Aetiology

The cause of Waldenström's macroglobulinaemia (WM) is unknown. Genetic factors may play a role, as family clusters have been described, but, in the vast majority of cases, WM is a sporadic disorder.[11] A history of immunoglobulin M (IgM) monoclonal gammopathy of undetermined significance (MGUS) and/or a family history of a first-degree relative with B-cell lymphoproliferative disorder are the only risk factors strongly supported by epidemiological studies.[12][13][14][15] Genetic linkage analysis suggests the possibility of chromosome 1q and 4q abnormalities.[16]

In over 90% of patients with WM, the tumour has acquired a MYD88 L265P somatic mutation on chromosome 3p.[17] This mutation (in concert with Bruton's tyrosine kinase [BTK]) acts as a driver for B-cell tumour growth.[18] An MYD88-independent Sp1 transcription factor has emerged as another important regulator of cell survival and growth in WM.[19]

Another mutation associated with WM is the C1013G/C-X-C chemokine receptor type 4 (CXCR4)-WHIM mutation in approximately 28% of patients with WM (versus 7% in other low-grade lymphomas).[20] The CXCR4 mutation is an activating mutation in WM and is found in patients who have a MYD88 mutation.[21] These mutations are critical to the pathogenesis of the disease and may be important for the development of targeted treatments.[22][23]​ The minority of patients who lack a MYD88 mutation have a worse prognosis and are less responsive to targeted treatment with ibrutinib.[17][24]​ Patients with a MYD88 mutation who lack the CXCR4 mutation may have the best response to BTK inhibitors including ibrutinib and zanubrutinib.[17]

Pathophysiology

Origin of Waldenström's macroglobulinaemia (WM) malignant clone

  • Pluripotent haematopoietic stem cells give origin to B lymphocyte-committed stem cells that proceed to immature antigen-naive B cells. These cells then mature and express immunoglobulin M (IgM) or IgD surface immunoglobulin after completion of V(D)J recombination and may move to lymph nodes and engage an antigen using their surface antibody. This triggers the process of antigen-dependent B-cell maturation, during which B cells divide in germinal lymphoid centres, undergoing genetic mutations (somatic hypermutation) to select the antibodies with the highest binding affinity for the antigen. In addition, antibody class switching occurs to produce new classes of IgG, IgA, and IgE antibodies. Somatic hypermutation has a high risk of errors and malignant transformation. It has been hypothesised that the WM tumour cell originates from a B cell that has passed the stage of hypermutation but has not yet gone through isotope class switching.[25]
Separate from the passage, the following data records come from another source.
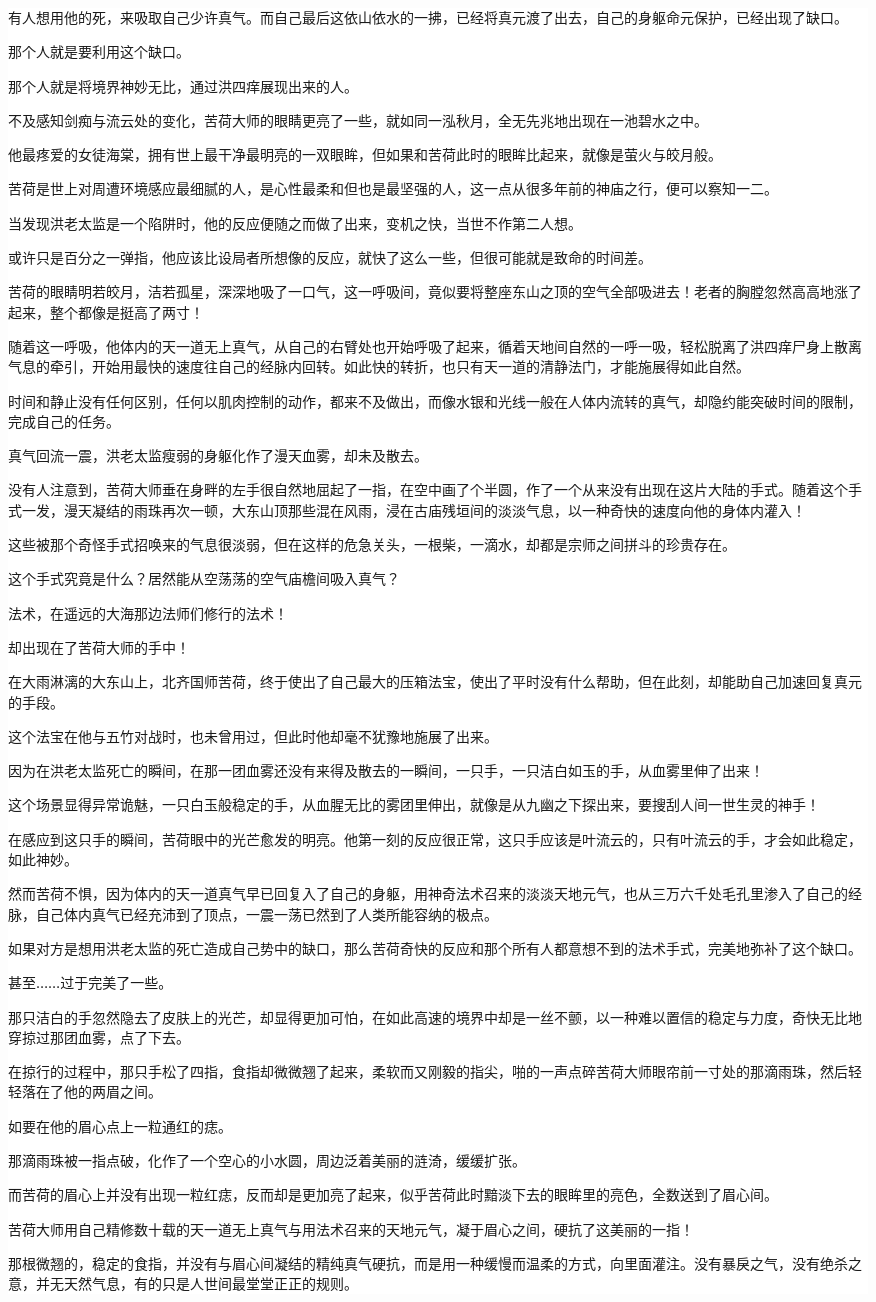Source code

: 有人想用他的死，来吸取自己少许真气。而自己最后这依山依水的一拂，已经将真元渡了出去，自己的身躯命元保护，已经出现了缺口。

那个人就是要利用这个缺口。

那个人就是将境界神妙无比，通过洪四痒展现出来的人。

不及感知剑痴与流云处的变化，苦荷大师的眼睛更亮了一些，就如同一泓秋月，全无先兆地出现在一池碧水之中。

他最疼爱的女徒海棠，拥有世上最干净最明亮的一双眼眸，但如果和苦荷此时的眼眸比起来，就像是萤火与皎月般。

苦荷是世上对周遭环境感应最细腻的人，是心性最柔和但也是最坚强的人，这一点从很多年前的神庙之行，便可以察知一二。

当发现洪老太监是一个陷阱时，他的反应便随之而做了出来，变机之快，当世不作第二人想。

或许只是百分之一弹指，他应该比设局者所想像的反应，就快了这么一些，但很可能就是致命的时间差。

苦荷的眼睛明若皎月，洁若孤星，深深地吸了一口气，这一呼吸间，竟似要将整座东山之顶的空气全部吸进去！老者的胸膛忽然高高地涨了起来，整个都像是挺高了两寸！

随着这一呼吸，他体内的天一道无上真气，从自己的右臂处也开始呼吸了起来，循着天地间自然的一呼一吸，轻松脱离了洪四痒尸身上散离气息的牵引，开始用最快的速度往自己的经脉内回转。如此快的转折，也只有天一道的清静法门，才能施展得如此自然。

时间和静止没有任何区别，任何以肌肉控制的动作，都来不及做出，而像水银和光线一般在人体内流转的真气，却隐约能突破时间的限制，完成自己的任务。

真气回流一震，洪老太监瘦弱的身躯化作了漫天血雾，却未及散去。

没有人注意到，苦荷大师垂在身畔的左手很自然地屈起了一指，在空中画了个半圆，作了一个从来没有出现在这片大陆的手式。随着这个手式一发，漫天凝结的雨珠再次一顿，大东山顶那些混在风雨，浸在古庙残垣间的淡淡气息，以一种奇快的速度向他的身体内灌入！

这些被那个奇怪手式招唤来的气息很淡弱，但在这样的危急关头，一根柴，一滴水，却都是宗师之间拼斗的珍贵存在。

这个手式究竟是什么？居然能从空荡荡的空气庙檐间吸入真气？

法术，在遥远的大海那边法师们修行的法术！

却出现在了苦荷大师的手中！

在大雨淋漓的大东山上，北齐国师苦荷，终于使出了自己最大的压箱法宝，使出了平时没有什么帮助，但在此刻，却能助自己加速回复真元的手段。

这个法宝在他与五竹对战时，也未曾用过，但此时他却毫不犹豫地施展了出来。

因为在洪老太监死亡的瞬间，在那一团血雾还没有来得及散去的一瞬间，一只手，一只洁白如玉的手，从血雾里伸了出来！

这个场景显得异常诡魅，一只白玉般稳定的手，从血腥无比的雾团里伸出，就像是从九幽之下探出来，要搜刮人间一世生灵的神手！

在感应到这只手的瞬间，苦荷眼中的光芒愈发的明亮。他第一刻的反应很正常，这只手应该是叶流云的，只有叶流云的手，才会如此稳定，如此神妙。

然而苦荷不惧，因为体内的天一道真气早已回复入了自己的身躯，用神奇法术召来的淡淡天地元气，也从三万六千处毛孔里渗入了自己的经脉，自己体内真气已经充沛到了顶点，一震一荡已然到了人类所能容纳的极点。

如果对方是想用洪老太监的死亡造成自己势中的缺口，那么苦荷奇快的反应和那个所有人都意想不到的法术手式，完美地弥补了这个缺口。

甚至……过于完美了一些。

那只洁白的手忽然隐去了皮肤上的光芒，却显得更加可怕，在如此高速的境界中却是一丝不颤，以一种难以置信的稳定与力度，奇快无比地穿掠过那团血雾，点了下去。

在掠行的过程中，那只手松了四指，食指却微微翘了起来，柔软而又刚毅的指尖，啪的一声点碎苦荷大师眼帘前一寸处的那滴雨珠，然后轻轻落在了他的两眉之间。

如要在他的眉心点上一粒通红的痣。

那滴雨珠被一指点破，化作了一个空心的小水圆，周边泛着美丽的涟渏，缓缓扩张。

而苦荷的眉心上并没有出现一粒红痣，反而却是更加亮了起来，似乎苦荷此时黯淡下去的眼眸里的亮色，全数送到了眉心间。

苦荷大师用自己精修数十载的天一道无上真气与用法术召来的天地元气，凝于眉心之间，硬抗了这美丽的一指！

那根微翘的，稳定的食指，并没有与眉心间凝结的精纯真气硬抗，而是用一种缓慢而温柔的方式，向里面灌注。没有暴戾之气，没有绝杀之意，并无天然气息，有的只是人世间最堂堂正正的规则。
The two main pathophysiological processes characteristic of WM are:

  • Infiltration and uncontrolled proliferation of malignant lymphoplasmacytic cells in the bone marrow and visceral organs, leading to bone marrow failure, lymphadenopathy, and splenomegaly.

  • Production of abnormal high molecular weight monoclonal IgM leading to symptoms related to hyperviscosity, and direct damage of nerves (neuropathy) and other targets (e.g., red cells, clotting factors). Hyperviscosity requires urgent treatment.

Classification

The 2022 revision of the World Health Organization (WHO) classification of lymphoid neoplasms[1]​​

The WHO classifies WM as a type of lymphoplasmacytic lymphoma (LPL) under the group mature B-cell neoplasms.

The WHO classification recognises two sub-types of LPL:

  • IgM LPL/WM type (defined as LPL in the bone marrow with monoclonal IgM in the blood)

  • Non-WM type LPL (includes: LPL in the bone marrow with IgG or IgA monoclonal protein; or non-secretory LPL; or IgM LPL without bone marrow involvement)

The International Consensus Classification of Mature Lymphoid Neoplasms: a report from the Clinical Advisory Committee[2]

The International Consensus Classification also defines Waldenström's macroglobulinaemia as an LPL under the group mature B-cell neoplasms, although it does not distinguish any sub-types.

Clinical classification[3]

There are two clinical sub-groups of WM:

  • Symptomatic WM that requires treatment

  • Smouldering WM (SWM). This is defined as asymptomatic WM without clinical indications for treatment for a minimum of 12 months following diagnosis.